よくある、他愛のない話ーーみたいなことを、遠山とはほとんどしてこなかった。ドリンクバーの存在を知ったあの日が精々学生らしい会話だろう。なので、私は戸惑ってしまう。とても困ってしまった。
「まあ……何だ、遠山」
と、声をかけてみる。窓から差し込む光をバックに視線は結ばれたままだ。自分を打ち破り、一族の因縁の敵も退け、あろうことかイ・ウーまで崩壊させた男がこちらを見ている。かつては敵対し、いまでは同じ方向を向いている男と視線が重なっている。そんな、妙な関係の男が寂しさに襲われているとき、喜ぶことはなにか、なんて間が差したようなことを一瞬、考えてみる。
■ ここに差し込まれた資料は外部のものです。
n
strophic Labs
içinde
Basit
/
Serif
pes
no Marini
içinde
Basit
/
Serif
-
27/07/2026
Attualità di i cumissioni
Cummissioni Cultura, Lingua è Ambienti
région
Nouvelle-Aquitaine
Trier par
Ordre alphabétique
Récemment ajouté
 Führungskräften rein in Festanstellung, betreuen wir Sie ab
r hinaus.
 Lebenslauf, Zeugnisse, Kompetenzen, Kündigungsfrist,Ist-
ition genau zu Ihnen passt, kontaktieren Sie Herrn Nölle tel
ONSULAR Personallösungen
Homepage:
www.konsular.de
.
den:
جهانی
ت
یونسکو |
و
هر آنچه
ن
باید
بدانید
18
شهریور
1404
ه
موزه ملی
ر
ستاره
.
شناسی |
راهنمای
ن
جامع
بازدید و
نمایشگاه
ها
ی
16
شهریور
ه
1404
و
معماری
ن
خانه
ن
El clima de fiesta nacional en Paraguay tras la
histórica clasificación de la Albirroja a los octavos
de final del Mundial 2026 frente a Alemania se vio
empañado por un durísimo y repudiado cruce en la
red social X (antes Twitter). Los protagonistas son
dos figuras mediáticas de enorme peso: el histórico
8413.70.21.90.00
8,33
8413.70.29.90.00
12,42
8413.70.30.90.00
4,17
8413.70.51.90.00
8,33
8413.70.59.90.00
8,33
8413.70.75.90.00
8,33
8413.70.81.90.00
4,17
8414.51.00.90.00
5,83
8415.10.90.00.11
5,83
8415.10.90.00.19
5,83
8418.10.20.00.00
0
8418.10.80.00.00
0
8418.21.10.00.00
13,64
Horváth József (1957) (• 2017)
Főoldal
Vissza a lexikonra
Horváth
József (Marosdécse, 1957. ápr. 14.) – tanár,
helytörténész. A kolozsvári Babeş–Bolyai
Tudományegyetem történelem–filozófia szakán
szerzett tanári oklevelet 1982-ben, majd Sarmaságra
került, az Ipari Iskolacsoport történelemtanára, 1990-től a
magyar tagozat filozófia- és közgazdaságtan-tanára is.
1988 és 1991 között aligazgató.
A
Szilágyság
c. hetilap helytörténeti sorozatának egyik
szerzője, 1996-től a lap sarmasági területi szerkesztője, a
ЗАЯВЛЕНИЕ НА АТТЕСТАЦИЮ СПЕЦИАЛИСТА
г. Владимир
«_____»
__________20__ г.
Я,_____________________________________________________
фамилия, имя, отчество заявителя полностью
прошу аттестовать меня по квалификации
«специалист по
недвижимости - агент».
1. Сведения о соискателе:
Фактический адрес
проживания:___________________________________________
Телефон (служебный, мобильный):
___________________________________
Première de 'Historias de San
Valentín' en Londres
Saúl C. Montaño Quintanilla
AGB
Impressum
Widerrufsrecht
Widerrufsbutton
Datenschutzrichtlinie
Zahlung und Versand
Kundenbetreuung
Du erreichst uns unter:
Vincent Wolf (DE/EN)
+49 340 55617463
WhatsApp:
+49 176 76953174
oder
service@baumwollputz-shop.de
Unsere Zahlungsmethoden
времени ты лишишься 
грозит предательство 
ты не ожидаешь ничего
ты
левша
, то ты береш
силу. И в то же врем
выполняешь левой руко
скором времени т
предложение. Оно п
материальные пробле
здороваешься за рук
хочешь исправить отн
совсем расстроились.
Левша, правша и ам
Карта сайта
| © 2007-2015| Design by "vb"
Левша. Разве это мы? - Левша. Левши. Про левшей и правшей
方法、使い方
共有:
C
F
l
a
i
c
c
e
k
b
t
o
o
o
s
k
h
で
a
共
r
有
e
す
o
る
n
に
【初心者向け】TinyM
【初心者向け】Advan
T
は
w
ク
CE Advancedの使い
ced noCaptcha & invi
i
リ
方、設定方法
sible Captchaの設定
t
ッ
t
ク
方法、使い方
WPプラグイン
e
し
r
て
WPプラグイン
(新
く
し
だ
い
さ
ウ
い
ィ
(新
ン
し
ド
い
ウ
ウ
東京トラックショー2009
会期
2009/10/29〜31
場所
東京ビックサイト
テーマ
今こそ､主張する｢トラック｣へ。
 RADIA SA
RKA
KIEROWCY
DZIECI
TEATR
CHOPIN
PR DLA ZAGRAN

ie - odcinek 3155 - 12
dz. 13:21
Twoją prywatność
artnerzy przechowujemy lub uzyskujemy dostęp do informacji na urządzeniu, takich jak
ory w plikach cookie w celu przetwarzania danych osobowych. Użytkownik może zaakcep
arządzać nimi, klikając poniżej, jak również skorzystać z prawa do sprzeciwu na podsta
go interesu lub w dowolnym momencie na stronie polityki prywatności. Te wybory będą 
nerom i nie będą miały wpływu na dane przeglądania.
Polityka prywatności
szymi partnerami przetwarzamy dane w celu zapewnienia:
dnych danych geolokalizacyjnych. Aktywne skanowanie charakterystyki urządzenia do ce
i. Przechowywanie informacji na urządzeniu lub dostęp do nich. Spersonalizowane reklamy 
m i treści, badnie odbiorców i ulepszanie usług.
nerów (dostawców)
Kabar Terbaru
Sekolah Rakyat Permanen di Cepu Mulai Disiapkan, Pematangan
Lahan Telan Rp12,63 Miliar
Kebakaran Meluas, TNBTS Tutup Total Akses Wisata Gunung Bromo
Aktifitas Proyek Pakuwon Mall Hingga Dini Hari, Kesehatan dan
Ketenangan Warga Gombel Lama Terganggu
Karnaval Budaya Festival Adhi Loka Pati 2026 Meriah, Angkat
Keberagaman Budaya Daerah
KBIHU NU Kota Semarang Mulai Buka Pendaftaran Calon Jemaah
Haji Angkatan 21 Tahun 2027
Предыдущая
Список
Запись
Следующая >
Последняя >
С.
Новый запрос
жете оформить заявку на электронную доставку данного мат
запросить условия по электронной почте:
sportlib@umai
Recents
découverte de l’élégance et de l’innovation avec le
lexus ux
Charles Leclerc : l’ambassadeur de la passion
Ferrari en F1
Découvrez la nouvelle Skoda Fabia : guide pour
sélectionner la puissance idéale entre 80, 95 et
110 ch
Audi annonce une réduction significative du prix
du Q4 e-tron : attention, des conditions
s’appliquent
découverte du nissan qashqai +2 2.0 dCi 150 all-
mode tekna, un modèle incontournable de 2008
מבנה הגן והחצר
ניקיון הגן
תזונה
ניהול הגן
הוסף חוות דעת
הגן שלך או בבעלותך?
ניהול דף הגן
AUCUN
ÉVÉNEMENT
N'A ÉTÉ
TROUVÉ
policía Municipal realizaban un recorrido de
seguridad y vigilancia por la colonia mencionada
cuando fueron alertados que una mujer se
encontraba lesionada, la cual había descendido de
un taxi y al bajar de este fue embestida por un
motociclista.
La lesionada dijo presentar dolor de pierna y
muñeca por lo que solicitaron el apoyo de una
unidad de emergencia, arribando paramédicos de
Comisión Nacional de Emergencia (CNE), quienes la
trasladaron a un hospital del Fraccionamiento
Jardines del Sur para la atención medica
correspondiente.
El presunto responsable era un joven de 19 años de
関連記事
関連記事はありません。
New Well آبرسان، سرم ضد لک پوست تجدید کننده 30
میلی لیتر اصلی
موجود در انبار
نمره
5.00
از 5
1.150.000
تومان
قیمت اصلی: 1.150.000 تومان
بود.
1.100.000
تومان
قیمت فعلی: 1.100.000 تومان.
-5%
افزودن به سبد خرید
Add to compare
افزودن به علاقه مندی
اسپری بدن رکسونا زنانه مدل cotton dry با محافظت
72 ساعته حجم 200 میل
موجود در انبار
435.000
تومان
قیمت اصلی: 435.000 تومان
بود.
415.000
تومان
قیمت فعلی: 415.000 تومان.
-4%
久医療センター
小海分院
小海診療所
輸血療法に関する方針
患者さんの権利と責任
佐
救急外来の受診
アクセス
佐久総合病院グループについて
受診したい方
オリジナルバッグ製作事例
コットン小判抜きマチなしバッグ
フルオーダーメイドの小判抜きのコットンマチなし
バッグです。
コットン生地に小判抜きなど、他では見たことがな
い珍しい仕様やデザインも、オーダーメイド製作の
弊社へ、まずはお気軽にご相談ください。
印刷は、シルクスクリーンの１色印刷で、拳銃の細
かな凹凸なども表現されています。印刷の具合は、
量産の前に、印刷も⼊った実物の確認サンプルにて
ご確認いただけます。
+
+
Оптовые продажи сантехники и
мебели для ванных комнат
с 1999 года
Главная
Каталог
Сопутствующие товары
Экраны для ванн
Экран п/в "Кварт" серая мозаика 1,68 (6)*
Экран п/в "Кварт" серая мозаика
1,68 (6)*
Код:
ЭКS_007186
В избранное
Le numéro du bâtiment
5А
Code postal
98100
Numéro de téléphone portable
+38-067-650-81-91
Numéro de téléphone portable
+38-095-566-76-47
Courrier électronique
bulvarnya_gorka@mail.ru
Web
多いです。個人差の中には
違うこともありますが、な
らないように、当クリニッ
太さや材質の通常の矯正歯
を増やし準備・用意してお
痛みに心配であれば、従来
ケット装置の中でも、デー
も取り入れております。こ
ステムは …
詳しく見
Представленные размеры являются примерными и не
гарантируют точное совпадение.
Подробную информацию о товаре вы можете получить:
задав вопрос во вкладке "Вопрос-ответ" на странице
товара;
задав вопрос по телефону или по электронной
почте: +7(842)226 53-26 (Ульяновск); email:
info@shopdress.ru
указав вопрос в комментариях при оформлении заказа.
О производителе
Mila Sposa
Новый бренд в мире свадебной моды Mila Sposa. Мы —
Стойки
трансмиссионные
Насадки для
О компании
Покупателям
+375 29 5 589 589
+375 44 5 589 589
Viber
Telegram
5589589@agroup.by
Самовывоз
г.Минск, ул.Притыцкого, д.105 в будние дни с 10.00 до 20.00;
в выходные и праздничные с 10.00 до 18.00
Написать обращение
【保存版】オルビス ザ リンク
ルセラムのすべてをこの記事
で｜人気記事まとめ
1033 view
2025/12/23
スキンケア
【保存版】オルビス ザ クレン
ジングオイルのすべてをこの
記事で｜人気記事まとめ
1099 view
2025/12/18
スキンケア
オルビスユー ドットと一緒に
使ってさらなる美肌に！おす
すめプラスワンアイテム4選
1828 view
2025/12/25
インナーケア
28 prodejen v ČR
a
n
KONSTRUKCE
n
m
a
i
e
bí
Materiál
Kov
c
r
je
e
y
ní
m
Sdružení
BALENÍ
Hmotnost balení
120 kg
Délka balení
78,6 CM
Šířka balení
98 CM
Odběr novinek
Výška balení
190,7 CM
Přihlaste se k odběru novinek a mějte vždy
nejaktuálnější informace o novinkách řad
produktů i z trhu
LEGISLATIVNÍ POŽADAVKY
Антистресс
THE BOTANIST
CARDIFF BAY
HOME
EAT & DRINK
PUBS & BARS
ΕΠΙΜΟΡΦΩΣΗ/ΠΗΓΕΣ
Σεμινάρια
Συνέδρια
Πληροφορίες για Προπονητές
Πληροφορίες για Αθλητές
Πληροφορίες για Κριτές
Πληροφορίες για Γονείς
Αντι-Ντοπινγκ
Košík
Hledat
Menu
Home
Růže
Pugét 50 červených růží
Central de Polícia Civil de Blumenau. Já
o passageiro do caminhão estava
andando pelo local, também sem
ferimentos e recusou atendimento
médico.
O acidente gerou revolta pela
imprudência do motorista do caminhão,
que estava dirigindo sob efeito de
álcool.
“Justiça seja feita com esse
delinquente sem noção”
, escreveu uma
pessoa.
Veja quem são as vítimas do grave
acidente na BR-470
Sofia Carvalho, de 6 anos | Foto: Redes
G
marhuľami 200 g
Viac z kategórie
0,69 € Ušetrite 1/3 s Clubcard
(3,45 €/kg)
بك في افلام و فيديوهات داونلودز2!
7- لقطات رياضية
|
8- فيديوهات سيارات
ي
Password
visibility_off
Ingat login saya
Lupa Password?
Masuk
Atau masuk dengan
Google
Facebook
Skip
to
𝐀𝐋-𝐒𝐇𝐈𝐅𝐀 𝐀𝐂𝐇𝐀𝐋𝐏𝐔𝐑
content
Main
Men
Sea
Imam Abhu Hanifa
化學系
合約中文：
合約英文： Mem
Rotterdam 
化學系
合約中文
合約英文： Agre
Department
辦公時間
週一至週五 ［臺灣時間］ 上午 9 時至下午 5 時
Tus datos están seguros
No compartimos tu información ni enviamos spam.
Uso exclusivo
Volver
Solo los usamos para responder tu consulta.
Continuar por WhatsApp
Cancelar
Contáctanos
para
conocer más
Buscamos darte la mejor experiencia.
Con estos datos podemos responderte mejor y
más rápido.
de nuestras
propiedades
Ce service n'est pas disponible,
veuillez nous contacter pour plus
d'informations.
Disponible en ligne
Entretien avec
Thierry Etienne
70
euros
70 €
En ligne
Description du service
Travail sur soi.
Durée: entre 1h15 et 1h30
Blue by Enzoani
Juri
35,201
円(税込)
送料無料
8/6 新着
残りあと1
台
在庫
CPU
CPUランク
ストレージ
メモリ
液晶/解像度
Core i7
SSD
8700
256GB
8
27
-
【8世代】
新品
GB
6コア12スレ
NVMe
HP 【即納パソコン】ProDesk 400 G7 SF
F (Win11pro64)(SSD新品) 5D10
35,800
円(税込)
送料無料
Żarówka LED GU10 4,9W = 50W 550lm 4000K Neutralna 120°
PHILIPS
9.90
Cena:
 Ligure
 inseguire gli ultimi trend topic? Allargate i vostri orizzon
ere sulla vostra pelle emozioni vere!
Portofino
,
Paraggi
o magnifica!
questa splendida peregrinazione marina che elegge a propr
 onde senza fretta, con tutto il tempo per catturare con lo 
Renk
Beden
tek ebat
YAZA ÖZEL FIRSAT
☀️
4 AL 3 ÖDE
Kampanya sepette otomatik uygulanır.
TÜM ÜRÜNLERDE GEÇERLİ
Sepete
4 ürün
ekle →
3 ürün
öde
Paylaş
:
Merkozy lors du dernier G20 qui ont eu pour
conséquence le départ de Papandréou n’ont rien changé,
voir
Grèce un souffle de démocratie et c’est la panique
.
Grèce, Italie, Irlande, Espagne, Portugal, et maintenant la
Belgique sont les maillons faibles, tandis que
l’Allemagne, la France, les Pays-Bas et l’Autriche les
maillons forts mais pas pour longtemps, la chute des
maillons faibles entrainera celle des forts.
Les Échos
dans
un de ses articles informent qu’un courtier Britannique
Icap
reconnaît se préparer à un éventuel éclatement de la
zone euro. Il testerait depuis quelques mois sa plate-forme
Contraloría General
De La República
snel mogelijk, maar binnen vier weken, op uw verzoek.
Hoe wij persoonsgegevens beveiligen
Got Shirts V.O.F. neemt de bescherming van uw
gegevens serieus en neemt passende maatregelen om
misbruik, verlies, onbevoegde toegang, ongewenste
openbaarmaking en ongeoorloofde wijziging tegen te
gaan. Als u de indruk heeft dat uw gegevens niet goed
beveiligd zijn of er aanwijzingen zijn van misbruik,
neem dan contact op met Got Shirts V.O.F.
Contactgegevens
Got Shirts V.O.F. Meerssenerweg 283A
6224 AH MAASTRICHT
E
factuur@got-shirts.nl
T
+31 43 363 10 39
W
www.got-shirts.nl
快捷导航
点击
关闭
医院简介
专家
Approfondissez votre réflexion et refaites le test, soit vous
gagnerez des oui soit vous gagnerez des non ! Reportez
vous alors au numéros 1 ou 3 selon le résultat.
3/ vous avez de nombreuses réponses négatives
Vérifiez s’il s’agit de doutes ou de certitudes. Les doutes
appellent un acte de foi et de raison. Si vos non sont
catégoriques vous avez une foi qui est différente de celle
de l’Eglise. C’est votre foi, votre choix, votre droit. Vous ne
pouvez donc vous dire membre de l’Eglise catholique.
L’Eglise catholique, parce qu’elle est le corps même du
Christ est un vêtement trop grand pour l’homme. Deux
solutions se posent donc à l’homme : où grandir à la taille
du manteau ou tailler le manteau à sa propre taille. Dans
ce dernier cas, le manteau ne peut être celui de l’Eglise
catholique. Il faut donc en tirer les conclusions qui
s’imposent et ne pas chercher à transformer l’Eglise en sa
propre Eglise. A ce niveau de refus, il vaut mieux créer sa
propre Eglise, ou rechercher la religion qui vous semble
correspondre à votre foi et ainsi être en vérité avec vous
もし自分が同じ状況に置かれたとき、何も考えず助力してくれるであろう男が、喜ぶことは、なにか、とか。だが、それがすぐに思いつかなくて。そんなこと、考えたことないから、まるで思いつかなくて。
「弾いてみるか?」
と、目についたピアノから頭の中で、精一杯思いついたことを、言ってみる。その瞬間、遠山は驚いた顔で、黙り込んでしまった。一秒、二秒……会話は途切れたまま。他には誰もいない音楽室が一段と静かに思えてくる。やはり慣れないことはしないほうが良かった。そう考えた矢先、遠山は視線を窓の外へ逃がすように泳がせた。
「あー、悪い。その……弾けないんだ。本当に」
とても子供っぽい顔で、笑ってしまいたくなる顔でかぶりを振る。
「嘘だ。何か弾けるだろ?」
「あ、その……そうだな。それじゃあーー」
横に広い一つの椅子に、私の右隣に、遠山は躊躇った末に腰をおろした。
「変装潜入の授業で少し習ってたんだが、いまも覚えてるのは……これだけ」
すると、右手の人差し指だけで白鍵が数回、イントロのメロディだけが奏でられる。
「冗談だろう?」
うっすらとした笑みで遠山に首を振られた。白鍵が四回、言葉の代わりにまたしても指で奏でられる。勝手に始まるイントロと、『どうだ?』と言わんばかりにこっちを見てくる遠山に私はかぶりを振った。はぁ……私の負けだな。
「分かった」
視線をピアノに下ろし、遠山の左隣で、奏でられるメロディに伴奏をつけていく。他には誰もいない部屋、会話はなく、聞こえるのは共に弾いているピアノの音色だけ。私の低音と遠山の弾く高音だけ。
人差し指と中指だけを揺らす遠山と、うっすらとした笑みで何度も顔を合わせながら、誰かが部屋を叩くときまで、私たちは何も言わず『carry on my wayward son』を奏でるのだった。
下手に慰めず、近づかず、けれど適度な支えとなってくれる子。